News: New stoves and drought threaten thatch heritage

Dry conditions and new highly efficient fuel burning stoves are threatening to destroy the country’s thatched cottage heritage.

The Local Government Association, which works with local authorities in England and Wales, said that councils are warning thatch cottage home owners of the dangers and issuing advice on fire prevention.

The warning comes after headline-hitting blazes at the thatched cottage homes of film director Ken Russell and the father of Hollyoaks soap star Ali Bastain.

The number of thatch fires in Suffolk has more than doubled in the last two years, from nine to twenty. The drought coupled with the installation of new efficient fuel burning stoves, which operate for much longer lengths of time and through out the night, have led to an increasing number of fires.

Local authorities are now advising thatch cottage residents to fit thermometers in the thatch surrounding their property’s chimney breast to monitor its temperature. High temperatures and very dry thatch mean it can easily combust.

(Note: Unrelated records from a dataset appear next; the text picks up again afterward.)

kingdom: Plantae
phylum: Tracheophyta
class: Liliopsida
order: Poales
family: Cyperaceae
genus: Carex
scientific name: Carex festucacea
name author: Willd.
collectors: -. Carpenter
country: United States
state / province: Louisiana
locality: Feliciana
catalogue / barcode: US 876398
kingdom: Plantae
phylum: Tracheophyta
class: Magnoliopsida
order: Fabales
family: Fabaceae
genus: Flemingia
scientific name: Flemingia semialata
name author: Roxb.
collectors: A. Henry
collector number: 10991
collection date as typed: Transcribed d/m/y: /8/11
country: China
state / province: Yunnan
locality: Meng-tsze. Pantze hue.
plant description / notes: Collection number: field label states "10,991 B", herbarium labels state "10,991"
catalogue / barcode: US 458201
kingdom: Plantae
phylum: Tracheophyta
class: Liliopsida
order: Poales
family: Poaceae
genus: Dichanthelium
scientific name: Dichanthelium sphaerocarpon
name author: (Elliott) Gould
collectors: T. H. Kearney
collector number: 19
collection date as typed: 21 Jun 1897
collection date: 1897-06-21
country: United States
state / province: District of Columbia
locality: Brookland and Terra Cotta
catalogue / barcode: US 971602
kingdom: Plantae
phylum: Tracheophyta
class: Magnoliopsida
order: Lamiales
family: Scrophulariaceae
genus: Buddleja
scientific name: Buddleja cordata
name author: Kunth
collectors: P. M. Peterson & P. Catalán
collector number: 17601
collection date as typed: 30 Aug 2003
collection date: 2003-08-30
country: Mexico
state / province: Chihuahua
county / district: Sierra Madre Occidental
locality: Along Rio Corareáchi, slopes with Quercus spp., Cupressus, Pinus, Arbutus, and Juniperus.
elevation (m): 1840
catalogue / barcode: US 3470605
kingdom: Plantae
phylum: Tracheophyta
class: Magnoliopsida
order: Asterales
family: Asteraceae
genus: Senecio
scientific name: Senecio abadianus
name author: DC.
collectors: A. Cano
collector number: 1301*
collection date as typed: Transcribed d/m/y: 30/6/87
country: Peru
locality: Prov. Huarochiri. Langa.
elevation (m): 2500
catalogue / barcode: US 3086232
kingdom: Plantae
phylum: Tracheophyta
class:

Gary Phillips, assistant fire chief at Suffolk County Council, said: "There has been a worrying increase in thatch fires in Suffolk this year. Because of this, we are proactively engaging with people who live in thatched properties to try to prevent thatch fires in the future."

"We have staged a series of successful seminars where we have spoken to hundreds of people about fire prevention specifically aimed at thatch fires. This has been an excellent opportunity for us to offer tailored advice on the best measures which can be put in place to reduce the risk for themselves and their property."

Cllr Caroline Seymour, deputy chair of the Local Government Association Safer Communities Board, said: "Thatched cottages are an important part of our country’s heritage and councils and fire services are determined to do all they can to help preserve this very beautiful feature of our country landscape."

"By just following some simple steps thatch cottage property owners can safeguard their homes and our country’s heritage."